Filipino businesswoman (born 1965)

Alice Galang Eduardo (born March 20, 1965) is a Filipino businesswoman and philanthropist. She is the founder, president, and chief executive officer (CEO) of Sta. Elena Construction and Development Corporation.

== Early life ==
Alice Galang Eduardo was born on March 20, 1965. Eduardo is the eldest of four siblings to parents Andres Eduardo and Elisa Galang of Jaen, Nueva Ecija, who were a dentist and certified public accountant, respectively. Her family owned a garments export business in Manila, a rice milling business in Bocaue, Bulacan and a rice trading business in Jaen, Nueva Ecija. The family also owned a bowling center.

She managed these activities until she formed her own company in 1995, the "Sta. Elena Construction and Development Corporation". This was a stepping stone to entering the construction industry. She started with four sets of cranes that she rented until she bagged a partnership with a Japanese construction firm. Her company, Sta. Elena Construction, was subcontracted to build the foundation for a power plant in Batangas.

Before Eduardo even became a young entrepreneur, she was drawn to properties. She bought her first condominium in Ortigas while in college.

Eduardo has drawn recognition for her business achievements, including being named one of Go Negosyo's 50 Inspiring Women of Passion.

==Philanthropy==
Eduardo is also one of PeopleAsia's People of the Year 2017 awardees. In December 2018, she was honored as one of Forbes Asia's Heroes of Philanthropy 2018.
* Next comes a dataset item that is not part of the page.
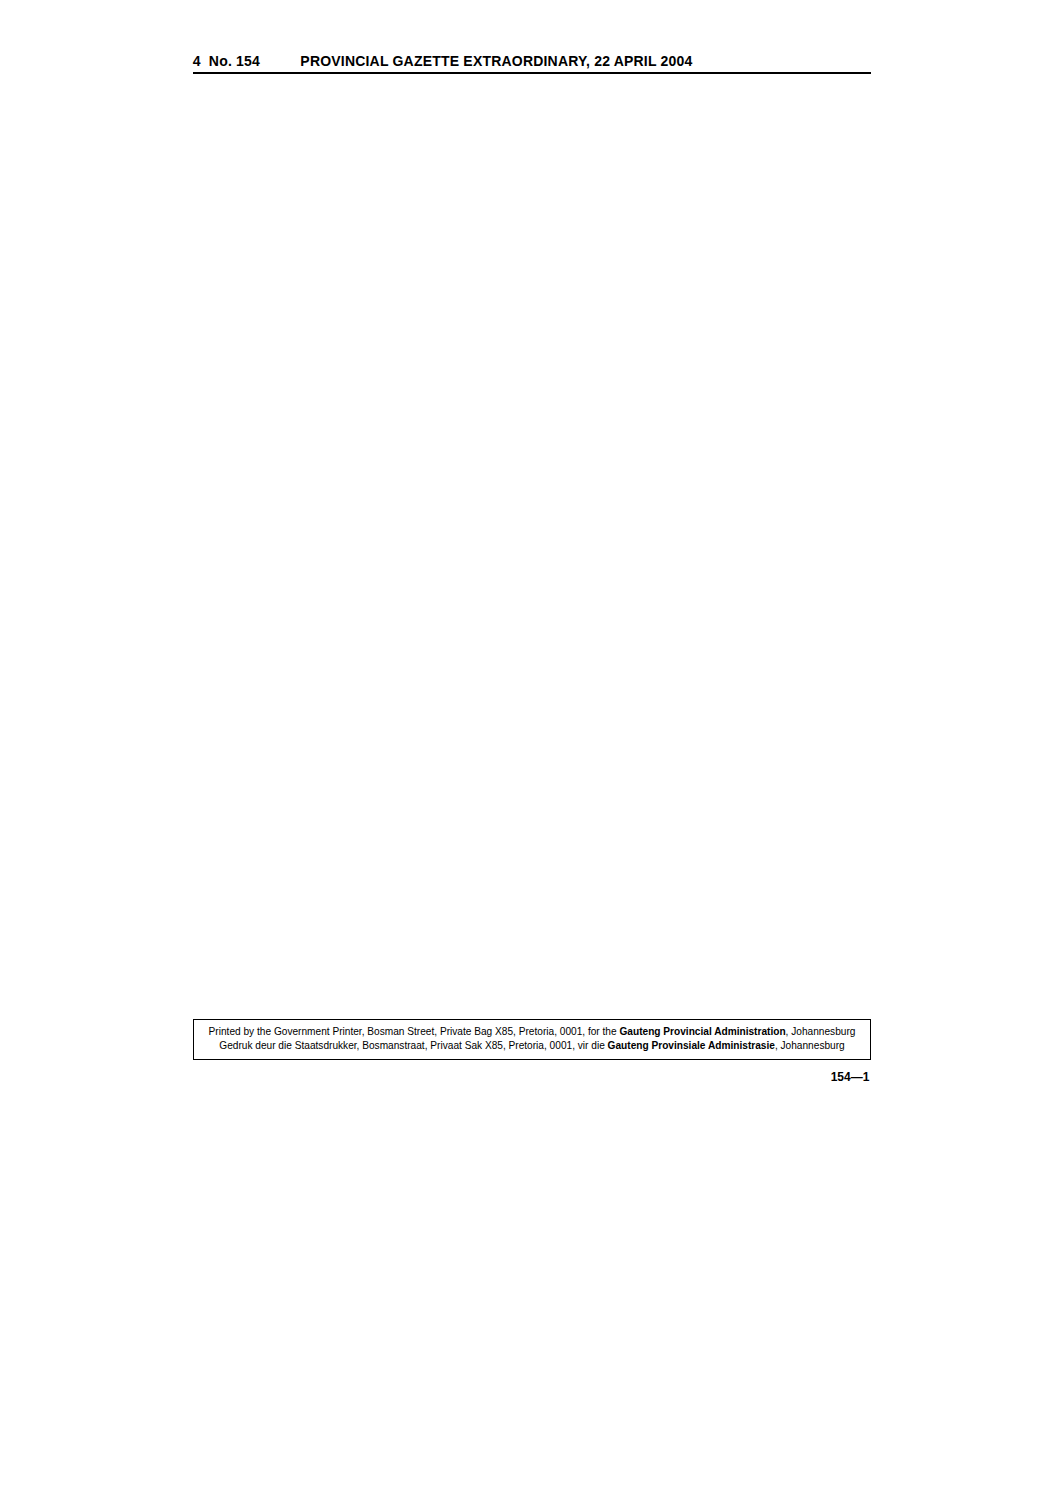4 No. 154
Provincial Gazette Extraordinary, 22 April 2004
Printed by the Government Printer, Bosman Street, Private Bag X85, Pretoria, 0001, for the Gauteng Provincial Administration, Johannesburg
Gedruk deur die Staatsdrukker, Bosmanstraat, Privaat Sak X85, Pretoria, 0001, vir die Gauteng Provinsiale Administrasie, Johannesburg
154—1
Eduardo partly funded a pediatric ward in Philippine General Hospital (PGH). The isolation ward facility was inaugurated on February 18, 2015.

Eduardo also funds building houses for the underprivileged through Habitat for Humanity, donates to the Philippine Red Cross, and supports programs of the Caritas Manila.

==Honors and Recognition==
In 2025, the University of Santo Tomas conferred upon Eduardo the honorary degree Doctor of Commerce, honoris causa, recognizing her leadership in commerce and contributions to industry and philanthropy.